A global energy crunch, fueled by tightening coal and gas supply, has already roiled the market and threatened to squeeze customers this winter, as utility bills rise.
That may just be the beginning, according to Duke Energy (DUK) CEO Lynn Good, who heads one of the country’s largest energy holding companies.
In an interview at Yahoo Finance’s All Markets Summit, Good said she expects the supply and demand imbalance in the energy markets to continue well into 2022, with full rebalancing not expected until “2022 rolls into 2023.”
“We’re facing a period where the production of these commodities has remained flat, in some cases, maybe even declining,” she said. “Over time, prices will increase. And that kind of depends on where you’re situated, what your mix of fuels are, and how much exposure you might have to natural gas and coal.”
Surging global demand, coupled with a supply crunch coming out of the pandemic, has contributed to a global scramble for energy resources. In China, the world’s largest producer of coal, a shortage has led to factory closures, creating disruptions that have rippled across supply chains, In Europe, which imports 90% of its natural gas supply, strong demand and limited supply has led to a more than 350% increase in prices, so far this year.
The U.S., the world’s largest supplier of natural gas, hasn’t been immune. Prices are up roughly 90% over the last year, reaching levels that haven’t been seen since 2014.
While Good didn’t specify the level of price hikes Duke Energy customers are likely to see, the U.S. Energy Information Administration estimates heating bills could jump as much as 54% for some households.
“We’re working hard to mitigate those price increases to the extent that we can, and also to communicate actively with our customers, our regulators, our policymakers about what we’re seeing,” Good said.

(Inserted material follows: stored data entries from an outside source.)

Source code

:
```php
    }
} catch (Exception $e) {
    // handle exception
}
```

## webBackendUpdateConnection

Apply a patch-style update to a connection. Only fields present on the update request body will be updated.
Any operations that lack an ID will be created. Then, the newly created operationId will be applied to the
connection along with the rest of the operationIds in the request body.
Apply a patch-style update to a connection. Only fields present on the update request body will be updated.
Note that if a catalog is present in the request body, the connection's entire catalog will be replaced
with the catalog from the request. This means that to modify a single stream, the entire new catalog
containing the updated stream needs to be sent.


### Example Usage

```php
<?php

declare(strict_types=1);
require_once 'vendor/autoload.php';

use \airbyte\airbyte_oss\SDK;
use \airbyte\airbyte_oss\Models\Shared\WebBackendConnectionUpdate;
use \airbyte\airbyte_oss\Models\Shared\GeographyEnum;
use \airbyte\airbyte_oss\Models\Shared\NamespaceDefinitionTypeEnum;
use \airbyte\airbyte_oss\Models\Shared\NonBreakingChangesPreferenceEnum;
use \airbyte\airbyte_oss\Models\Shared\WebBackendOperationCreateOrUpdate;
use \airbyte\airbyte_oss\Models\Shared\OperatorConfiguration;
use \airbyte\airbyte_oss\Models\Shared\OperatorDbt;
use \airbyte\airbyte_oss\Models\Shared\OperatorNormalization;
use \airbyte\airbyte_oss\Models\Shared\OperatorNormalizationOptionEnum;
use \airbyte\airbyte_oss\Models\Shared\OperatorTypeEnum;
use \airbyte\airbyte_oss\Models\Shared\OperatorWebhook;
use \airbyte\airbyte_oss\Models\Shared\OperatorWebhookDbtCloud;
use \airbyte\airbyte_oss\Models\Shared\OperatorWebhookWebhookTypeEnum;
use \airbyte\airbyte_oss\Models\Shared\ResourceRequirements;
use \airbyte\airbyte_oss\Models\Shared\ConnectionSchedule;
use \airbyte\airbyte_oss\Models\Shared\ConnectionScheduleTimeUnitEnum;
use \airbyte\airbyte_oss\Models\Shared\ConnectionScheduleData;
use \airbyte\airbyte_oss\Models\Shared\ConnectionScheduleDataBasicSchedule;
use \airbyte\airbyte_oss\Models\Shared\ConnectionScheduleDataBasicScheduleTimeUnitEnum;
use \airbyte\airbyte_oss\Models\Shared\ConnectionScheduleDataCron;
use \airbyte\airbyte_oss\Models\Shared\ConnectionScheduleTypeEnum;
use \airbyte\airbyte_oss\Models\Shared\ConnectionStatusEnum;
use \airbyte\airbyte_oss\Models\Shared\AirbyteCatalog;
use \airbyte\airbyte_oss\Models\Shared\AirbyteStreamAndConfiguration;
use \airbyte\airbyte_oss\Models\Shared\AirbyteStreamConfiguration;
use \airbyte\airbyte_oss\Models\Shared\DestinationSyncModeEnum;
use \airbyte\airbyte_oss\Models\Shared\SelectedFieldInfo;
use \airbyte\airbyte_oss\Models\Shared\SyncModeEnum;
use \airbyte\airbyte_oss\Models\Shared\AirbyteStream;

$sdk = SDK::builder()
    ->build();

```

‘No material impact’ on green transition
Fears of rising costs stemming from a limited fuel supply threatens to complicate the transition to clean energy, as the Biden administration pressures utility companies to move away from carbon emitting fossil fuels to tackle climate change.
While President Joe Biden has set a goal of decarbonizing the power grid by 2035, coal use in America is set to increase for the first time since 2014 this year, according to the EIA, with the commodity offering less price volatility compared to natural gas.
Duke Energy is aiming to slash 2005 carbon emissions in half by 2030, with a long-term goal of reaching net-zero emissions by 2050. While 30% of Duke’s energy capacity still comes from coal-burning plants, Good said the utility company had no plans to slow down the closure of those plants, to simply keep costs lower in the face of elevated demand. Duke has retired 54 units so far and plans to ‘retire many more over the next decade into the 2030s,” Good said.
“At this point, we do not see it having any material impact on our plans, because we believe we have plans that introduce some flexibility. We also believe as we retire some of our units and add renewables, we’ll have some natural decreases in price that could be used to offset some of those dynamism,” Good said. “We will oversee the largest closure of coal in the U.S., because of the scale of our company.”